Tuesday, February 12, 2008

Heath Ledger, Accidental poisoning?

Unless it's your pet Lab that will enthusiastically eat the wall board with a pillow for dessert, no one accidentally takes oxycodone, hydrocodone, diazepam, tempazepam, alprazolam, and doxylamine, all found in the system of Heath Ledger. Heath made choices along the way to anesthetize his brain and emotions.

I had a comment yesterday from someone who read an entry of mine about marijuana. He/she insisted that after using 20 years, it simply had no impact on his mind, and wasn't a gateway drug. Of course, he mentioned that the Iraq War had been running for 8 years, so it had impaired his math ability a bit, because that would mean President Clinton lead us into it--which he did sort of with all the hype about WMD, but that's another blog. He also had forgotten how to use capital letters. How hard can it be to use the shift key?

Most of these deaths aren't happening to star struck actors, they are happening to young white women. Poisoning mortality rates in the U.S. rose 62.5% during the 5-year period 1999 to 2004. 20,950 deaths in 2004 alone, up from 12,186 in 1999. The largest increases were among females (103.%), whites (75.8%), persons living in the southern U.S. (113.6%), and persons aged 15-24 years (113.3%). Among all sex and racial/ethnic groups, the largest increase (136.5%) was among non-Hispanic white females. So what's that include? Overdoses of illegal drugs and legal drugs taken for nonmedical reasons, legal drugs taken in error or at the wrong dose, and poisoning from other substances (alcohol, pesticides or carbon monoxide).

You can't slowly poison your brain cells with alcohol, marijuana or pain meds, and expect it to then indefinitely make the correct decisions on other drugs that become available, maybe because you lied to the doctor or the pharmacist to get a bigger high or low.

3 comments:

Dawn said...

I came over from somebody's blog. I have thought that Heath's death was brought on by his lifestyle.

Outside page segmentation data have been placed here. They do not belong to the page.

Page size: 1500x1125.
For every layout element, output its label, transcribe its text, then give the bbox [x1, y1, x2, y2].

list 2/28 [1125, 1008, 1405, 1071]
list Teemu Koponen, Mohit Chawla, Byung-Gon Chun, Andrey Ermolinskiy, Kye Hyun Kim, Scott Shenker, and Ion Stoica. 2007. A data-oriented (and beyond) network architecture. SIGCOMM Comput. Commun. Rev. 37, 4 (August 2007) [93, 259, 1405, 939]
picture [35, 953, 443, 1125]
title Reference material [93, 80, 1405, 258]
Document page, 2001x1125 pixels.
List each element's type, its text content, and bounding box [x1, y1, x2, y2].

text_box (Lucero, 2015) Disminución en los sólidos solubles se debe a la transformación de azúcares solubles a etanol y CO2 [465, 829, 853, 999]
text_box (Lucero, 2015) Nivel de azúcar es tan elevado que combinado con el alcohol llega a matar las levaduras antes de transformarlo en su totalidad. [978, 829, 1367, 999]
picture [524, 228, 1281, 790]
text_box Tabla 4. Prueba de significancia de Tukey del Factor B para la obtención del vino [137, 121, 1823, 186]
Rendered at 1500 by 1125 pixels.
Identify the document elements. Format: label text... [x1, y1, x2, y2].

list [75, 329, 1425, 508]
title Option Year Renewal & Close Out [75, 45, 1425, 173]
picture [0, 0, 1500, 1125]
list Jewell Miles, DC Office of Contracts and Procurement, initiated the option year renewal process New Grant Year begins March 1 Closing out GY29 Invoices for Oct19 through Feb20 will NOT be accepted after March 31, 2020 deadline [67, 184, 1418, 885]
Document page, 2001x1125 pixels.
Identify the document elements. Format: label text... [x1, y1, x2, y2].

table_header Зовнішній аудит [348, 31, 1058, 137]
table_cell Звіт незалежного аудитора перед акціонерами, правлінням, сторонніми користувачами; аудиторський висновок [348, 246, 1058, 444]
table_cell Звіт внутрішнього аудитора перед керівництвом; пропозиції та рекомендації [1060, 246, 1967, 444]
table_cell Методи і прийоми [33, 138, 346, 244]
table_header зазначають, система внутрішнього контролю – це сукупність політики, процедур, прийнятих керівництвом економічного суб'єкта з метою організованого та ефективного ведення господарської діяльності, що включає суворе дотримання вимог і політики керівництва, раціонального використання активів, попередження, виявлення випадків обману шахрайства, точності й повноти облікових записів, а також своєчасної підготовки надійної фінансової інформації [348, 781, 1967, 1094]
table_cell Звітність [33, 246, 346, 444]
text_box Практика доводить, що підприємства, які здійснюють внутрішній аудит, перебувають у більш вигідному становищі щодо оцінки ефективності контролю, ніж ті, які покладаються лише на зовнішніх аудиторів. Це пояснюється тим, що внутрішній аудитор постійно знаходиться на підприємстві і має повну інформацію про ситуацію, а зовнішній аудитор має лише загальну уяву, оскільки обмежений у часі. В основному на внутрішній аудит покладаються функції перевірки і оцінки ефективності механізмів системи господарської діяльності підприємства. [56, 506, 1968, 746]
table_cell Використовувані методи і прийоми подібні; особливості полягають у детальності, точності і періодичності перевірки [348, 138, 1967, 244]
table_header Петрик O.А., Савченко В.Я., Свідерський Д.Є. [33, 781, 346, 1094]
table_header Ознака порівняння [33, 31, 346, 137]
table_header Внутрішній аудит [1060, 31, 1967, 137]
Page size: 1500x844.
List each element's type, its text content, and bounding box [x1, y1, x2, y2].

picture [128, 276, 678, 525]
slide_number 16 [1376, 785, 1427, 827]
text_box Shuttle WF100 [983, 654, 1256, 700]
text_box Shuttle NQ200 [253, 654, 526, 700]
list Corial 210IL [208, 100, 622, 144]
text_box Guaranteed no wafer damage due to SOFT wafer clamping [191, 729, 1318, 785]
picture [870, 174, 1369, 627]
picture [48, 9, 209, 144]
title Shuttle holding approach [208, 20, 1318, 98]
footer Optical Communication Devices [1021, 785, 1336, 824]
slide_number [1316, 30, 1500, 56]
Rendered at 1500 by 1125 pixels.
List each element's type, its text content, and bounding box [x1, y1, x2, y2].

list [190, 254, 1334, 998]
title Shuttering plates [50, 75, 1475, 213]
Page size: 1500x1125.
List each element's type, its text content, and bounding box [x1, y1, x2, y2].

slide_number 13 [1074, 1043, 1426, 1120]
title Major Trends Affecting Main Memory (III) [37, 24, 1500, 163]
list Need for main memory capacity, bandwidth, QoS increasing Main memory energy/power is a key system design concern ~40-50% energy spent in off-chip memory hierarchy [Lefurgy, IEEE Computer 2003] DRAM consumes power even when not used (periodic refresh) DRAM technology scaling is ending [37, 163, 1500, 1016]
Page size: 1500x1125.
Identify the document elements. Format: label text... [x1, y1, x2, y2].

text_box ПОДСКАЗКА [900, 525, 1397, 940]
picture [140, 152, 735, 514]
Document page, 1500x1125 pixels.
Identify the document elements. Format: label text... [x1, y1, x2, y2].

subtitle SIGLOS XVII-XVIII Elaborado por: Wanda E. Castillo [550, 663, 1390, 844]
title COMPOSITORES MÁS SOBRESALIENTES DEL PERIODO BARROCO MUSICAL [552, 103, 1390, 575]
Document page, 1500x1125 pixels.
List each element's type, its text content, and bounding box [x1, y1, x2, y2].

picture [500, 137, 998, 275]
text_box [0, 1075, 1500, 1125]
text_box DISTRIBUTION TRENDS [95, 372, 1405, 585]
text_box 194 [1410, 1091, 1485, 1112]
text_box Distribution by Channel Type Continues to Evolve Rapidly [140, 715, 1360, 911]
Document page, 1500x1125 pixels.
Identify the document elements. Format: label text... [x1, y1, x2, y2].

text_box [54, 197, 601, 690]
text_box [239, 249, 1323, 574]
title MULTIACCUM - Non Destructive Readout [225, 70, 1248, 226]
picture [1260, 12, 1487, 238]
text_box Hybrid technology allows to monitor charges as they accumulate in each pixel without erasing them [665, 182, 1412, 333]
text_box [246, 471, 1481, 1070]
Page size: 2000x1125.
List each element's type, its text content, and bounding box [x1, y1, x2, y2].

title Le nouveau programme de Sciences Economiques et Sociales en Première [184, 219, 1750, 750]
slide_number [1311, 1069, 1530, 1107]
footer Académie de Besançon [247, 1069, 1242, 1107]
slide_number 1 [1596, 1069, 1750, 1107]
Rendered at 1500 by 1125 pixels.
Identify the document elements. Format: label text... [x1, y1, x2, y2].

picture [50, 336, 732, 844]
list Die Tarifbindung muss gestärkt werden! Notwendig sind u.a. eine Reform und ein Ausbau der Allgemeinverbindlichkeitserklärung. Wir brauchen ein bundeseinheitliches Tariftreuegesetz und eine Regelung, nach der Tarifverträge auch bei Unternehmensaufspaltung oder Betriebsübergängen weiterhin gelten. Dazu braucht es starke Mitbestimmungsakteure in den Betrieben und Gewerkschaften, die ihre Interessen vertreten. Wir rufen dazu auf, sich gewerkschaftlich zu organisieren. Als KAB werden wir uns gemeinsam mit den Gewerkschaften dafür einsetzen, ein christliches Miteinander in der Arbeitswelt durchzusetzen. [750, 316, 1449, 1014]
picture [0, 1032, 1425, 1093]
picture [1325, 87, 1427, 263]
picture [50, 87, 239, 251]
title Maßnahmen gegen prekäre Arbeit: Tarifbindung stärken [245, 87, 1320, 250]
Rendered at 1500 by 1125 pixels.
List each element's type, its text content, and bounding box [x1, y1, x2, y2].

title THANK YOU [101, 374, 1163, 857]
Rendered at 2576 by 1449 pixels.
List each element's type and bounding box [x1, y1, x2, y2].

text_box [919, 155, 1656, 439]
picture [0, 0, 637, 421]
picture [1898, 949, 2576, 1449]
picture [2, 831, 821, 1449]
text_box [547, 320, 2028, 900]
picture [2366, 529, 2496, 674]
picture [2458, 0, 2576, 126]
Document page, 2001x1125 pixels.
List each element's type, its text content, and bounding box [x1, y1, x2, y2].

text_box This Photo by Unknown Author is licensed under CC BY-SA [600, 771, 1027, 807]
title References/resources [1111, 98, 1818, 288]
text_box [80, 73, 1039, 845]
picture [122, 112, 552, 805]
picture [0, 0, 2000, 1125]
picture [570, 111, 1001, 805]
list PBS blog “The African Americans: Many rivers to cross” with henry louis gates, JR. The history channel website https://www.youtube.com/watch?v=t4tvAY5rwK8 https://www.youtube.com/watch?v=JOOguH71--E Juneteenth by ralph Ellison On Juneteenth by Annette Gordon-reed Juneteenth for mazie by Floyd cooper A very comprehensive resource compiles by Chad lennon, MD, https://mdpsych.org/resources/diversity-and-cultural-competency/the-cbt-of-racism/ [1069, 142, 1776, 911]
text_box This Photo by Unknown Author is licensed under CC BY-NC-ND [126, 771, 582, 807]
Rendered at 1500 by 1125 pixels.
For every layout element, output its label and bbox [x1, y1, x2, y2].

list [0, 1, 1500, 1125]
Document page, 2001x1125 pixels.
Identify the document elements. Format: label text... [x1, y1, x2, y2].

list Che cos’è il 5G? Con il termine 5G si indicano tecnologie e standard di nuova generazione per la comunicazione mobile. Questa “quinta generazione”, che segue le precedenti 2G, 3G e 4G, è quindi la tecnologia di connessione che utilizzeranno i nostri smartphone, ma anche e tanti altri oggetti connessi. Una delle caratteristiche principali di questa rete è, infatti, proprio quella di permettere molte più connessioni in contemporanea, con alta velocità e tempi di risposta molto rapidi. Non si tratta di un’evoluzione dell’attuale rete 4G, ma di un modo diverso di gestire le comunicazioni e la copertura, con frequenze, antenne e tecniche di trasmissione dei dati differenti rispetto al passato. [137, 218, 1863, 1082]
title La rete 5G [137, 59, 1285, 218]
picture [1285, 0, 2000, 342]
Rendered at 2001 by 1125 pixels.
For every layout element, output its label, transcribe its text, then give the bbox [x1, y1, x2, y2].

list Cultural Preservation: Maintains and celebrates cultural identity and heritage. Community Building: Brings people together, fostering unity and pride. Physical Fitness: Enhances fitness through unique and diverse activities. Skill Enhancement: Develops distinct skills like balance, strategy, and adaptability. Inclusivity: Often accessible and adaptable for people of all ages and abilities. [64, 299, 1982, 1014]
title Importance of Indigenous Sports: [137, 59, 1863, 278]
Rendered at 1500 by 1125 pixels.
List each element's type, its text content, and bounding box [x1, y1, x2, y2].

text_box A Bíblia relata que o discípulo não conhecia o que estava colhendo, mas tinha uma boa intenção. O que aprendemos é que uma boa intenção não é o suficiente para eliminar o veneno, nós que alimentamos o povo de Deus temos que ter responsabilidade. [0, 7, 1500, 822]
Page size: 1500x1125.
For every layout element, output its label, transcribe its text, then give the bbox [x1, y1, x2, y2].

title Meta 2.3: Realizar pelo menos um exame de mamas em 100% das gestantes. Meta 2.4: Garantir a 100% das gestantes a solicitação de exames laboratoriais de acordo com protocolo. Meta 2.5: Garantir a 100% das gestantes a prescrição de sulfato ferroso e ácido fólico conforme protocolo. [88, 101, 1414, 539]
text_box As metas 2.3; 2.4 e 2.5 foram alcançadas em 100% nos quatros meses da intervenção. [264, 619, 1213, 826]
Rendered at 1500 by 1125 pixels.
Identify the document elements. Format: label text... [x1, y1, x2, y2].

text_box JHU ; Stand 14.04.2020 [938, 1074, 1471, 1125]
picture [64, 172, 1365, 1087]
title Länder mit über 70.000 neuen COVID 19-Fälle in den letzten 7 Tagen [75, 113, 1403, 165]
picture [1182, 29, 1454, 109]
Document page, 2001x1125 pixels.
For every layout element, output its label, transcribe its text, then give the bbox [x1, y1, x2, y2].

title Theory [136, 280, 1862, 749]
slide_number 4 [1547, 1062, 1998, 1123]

As for marijuana being a gateway drug, if you'd like more proof than you already have, check out the story my son and I wrote together about his journey through drug addiction and back - on my sidebar.

JAM said...

Heath Ledger's drug cocktail ended up killing him, but several reports I've read of it said that the level of each drug was in a "therapeutic" amount. It was the mix of all the drugs, he didn't take a huge amount of any one drug.

I take a couple of those myself, and when I read about this situation, I sat and thought long and hard about how I take what medicines I do take.

First, I see three doctors. A family doctor, a pain management specialist, and an endocrinologist. I take a current list of each medicine/dose to each doctor visit so that they all three know exactly what and when I take every medicine. I always ask about possible drug interactions.

I do not take any herbal supplements because they can have a drastic effect on prescription medications. I only take a multi-vitamin beside the prescription stuff every day.

I also take the daily meds in a manner where I spread them out over the course of a day, to try to keep from pounding my liver. I have a blood test twice yearly specifically to look for signs of liver problems.

I'm fanatical about what/when/how much I take each medicine.

It's time consuming, but not difficult.

After reading about Heath Ledger, I'm convinced that he had at least two doctors, maybe more, that didn't know what other doctors were prescribing. Then he recklessly took a handful of things, that individually might have only sedated him, but as a mix shut his body down.

I feel he "doctor shopped" so that he could have a bunch of drugs, though I can't prove that.

I guess I'm fortunate in that I don't really have an "addictive" personality. My only addiction is to too much food.

Anonymous said...

Addicts can accidentally overdose on that mixture. Just because it's dangerous doesn't mean he intended to kill himself. It just means that he tried to get one effect and got another.

Second, marijuana isn't good for you but I question the characterization of "gateway drug" If it was then why don't the millions of pot smokers all or mostly start taking cocaine or heroin? You could say that 90% of pot smokers started eating cereal and therefore Cap'n Cruch is a gateway cereal. The social scientist's old saw about correlation not be causation.

On a semi-unrelated note, many anti-drug arguments lose the moral high ground in the face of our ridiculous hypocrisy with regards to alcohol (can be overdosed on, easy to get, more socially acceptable) and pot (can't be overdosed on.)

It should also be noted that countries like the Netherlands with have de-criminalized pot and free needle and safe-haven programs for junkies have lower rates of drugs abuse, overdose and HIV infection.

In drug policy the decision comes down to "do you want to be right or do you want to win?"